Pricing (which includes 'gouging') is not perfect, but it's better than central planning, price fixing, and quotas at efficient allocation of resources. At the very least it provides a 'wisdom of the crowds' affect where anyone with enough money can reallocate some of the resources to a location of need that might lack visibility to the hand full of people that would hypothetically be centrally planning all the resource allocation.
Wait, who was proposing or even talking about central planning in this thread? I think you're the first. I was going to propose we allocate resources by sacrificing goats to the thirteen forgotten gods of the underworld, and then interpret their bones for wisdom.
I just wanted to clarify that when you said higher prices discourage those with lower needs, what you really meant is that it discourages those with lower means-weighted-needs. Which is to say, it discourages the desperate-but-poor, rebalancing demand toward the less-desperate-but-more-wealthy.
The other alternatives proposed all over this thread such as purchase quotas, price fixing (stopping gouging), etc. are all central planning solutions. And those types of solutions are worse at efficient resource allocation than pricing and are less likely to get resources where they're needed most regardless of means or desperation.
Pricing spreads the capability of resource allocation around. In the central planning model the poor desperate person is reliant on a tiny group of central planners to allocate them some resources, and the central planners may not see that particular poor/desperate group. With the pricing model, anyone with the means can allocate resources where they see a need. In both scenarios the poor are reliant on someone else to allocate them resources. In the pricing model, the poor person has a better chance of being seen by at least someone with the means to make it happen.
If you have an interest in learning the core concepts of economics I can't speak highly enough about "Basic Economics" by Thomas Sowell. It provides a really great understanding of economics using history and lots of real world examples to explain the concepts in plain English. It's non-technical enough that the audio book is an excellent fit.
The grandparent's label of "central planning" seems to encompass almost any possible policy that deviates from a completely free market. I don't think any mainstream economics, other than caricatures, supports the idea that any possible economic policy that isn't a completely free market doesn't work.
You are making false claims about what I said. I intentionally used language like "better/worse" or "more/less efficient." Of course central planning will "work" in the sense that you will see that someone commanded some masks to be sent to a hospital, the hospital used them, and some lives were saved.
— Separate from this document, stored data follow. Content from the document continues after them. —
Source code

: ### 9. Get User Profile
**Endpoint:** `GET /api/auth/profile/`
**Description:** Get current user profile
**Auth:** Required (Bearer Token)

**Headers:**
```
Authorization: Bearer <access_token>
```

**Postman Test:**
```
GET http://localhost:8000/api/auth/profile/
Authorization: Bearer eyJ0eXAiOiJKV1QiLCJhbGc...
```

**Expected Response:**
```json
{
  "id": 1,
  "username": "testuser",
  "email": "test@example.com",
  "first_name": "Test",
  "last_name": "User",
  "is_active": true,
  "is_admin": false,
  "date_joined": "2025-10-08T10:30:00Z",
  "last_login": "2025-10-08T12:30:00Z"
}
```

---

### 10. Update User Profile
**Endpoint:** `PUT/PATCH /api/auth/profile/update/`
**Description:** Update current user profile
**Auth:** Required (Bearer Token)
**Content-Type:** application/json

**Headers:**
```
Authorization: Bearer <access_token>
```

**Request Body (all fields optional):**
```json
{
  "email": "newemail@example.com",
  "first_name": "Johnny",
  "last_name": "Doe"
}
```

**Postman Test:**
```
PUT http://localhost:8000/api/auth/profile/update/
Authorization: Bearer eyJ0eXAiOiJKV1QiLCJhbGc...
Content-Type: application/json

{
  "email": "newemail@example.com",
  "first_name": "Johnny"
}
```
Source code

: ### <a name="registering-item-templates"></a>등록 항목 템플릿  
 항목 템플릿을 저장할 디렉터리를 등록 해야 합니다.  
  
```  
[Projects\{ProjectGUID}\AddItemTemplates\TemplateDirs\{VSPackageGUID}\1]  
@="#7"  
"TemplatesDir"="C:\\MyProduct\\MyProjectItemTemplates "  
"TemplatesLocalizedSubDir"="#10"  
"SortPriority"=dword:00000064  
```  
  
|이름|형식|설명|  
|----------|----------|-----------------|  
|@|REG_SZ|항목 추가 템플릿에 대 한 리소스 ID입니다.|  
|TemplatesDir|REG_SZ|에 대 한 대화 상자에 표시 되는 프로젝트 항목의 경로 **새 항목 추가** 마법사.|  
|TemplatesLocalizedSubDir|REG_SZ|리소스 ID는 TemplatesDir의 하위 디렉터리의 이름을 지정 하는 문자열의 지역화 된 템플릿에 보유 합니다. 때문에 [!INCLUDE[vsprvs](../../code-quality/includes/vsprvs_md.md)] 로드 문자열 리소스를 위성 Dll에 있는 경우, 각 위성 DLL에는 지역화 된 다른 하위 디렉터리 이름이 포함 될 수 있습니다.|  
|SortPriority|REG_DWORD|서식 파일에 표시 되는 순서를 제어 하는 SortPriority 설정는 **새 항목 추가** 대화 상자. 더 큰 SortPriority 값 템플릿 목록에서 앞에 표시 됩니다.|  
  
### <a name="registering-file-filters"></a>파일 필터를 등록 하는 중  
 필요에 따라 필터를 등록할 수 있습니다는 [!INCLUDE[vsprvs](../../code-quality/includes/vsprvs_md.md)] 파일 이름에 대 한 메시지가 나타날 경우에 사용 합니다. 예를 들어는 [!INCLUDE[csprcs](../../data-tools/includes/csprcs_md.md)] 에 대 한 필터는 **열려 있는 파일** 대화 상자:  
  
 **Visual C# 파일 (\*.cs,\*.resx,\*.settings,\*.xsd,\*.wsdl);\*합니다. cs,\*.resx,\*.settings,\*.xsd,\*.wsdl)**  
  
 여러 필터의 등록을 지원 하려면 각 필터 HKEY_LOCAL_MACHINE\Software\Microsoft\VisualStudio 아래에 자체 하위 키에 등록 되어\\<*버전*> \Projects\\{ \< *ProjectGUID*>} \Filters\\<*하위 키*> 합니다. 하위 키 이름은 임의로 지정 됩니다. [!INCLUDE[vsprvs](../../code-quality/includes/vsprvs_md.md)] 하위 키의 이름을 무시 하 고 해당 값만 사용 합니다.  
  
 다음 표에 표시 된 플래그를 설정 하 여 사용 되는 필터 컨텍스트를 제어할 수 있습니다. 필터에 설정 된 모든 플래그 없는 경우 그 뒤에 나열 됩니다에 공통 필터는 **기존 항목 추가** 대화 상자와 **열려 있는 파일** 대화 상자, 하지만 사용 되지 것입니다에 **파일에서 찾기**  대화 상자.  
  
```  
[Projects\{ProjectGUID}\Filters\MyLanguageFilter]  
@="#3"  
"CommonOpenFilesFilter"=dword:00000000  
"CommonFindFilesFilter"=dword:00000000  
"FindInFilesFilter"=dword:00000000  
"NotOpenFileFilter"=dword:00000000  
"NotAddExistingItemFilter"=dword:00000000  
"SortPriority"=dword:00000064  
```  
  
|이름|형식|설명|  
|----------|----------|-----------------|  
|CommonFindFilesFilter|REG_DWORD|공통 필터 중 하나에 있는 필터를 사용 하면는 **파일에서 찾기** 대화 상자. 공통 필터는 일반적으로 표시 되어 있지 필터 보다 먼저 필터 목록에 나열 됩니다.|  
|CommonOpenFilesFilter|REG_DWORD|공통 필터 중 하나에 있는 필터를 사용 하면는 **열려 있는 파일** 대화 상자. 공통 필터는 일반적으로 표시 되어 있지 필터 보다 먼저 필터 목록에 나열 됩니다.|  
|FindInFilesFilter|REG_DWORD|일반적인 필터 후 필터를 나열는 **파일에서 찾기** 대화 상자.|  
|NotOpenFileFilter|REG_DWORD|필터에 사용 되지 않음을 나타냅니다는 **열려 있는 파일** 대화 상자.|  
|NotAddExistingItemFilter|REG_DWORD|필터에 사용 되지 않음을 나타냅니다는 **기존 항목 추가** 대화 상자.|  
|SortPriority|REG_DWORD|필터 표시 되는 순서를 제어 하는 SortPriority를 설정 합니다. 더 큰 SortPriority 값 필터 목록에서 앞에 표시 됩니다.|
However, a basic understanding of economics informs us that pricing is a more efficient tool at getting masks where they are most needed, and is likely to save even more lives. Pricing simply works "better."
Mostly, because the guy buying them all up to resell at 10x the price is a scumbag just like ticket scalpers, except worse because whether you pay $500 or $200 to get a ticket to a rock concert won't potentially kill you.
The availability is primarily negatively impacted because of hoarders and gougers.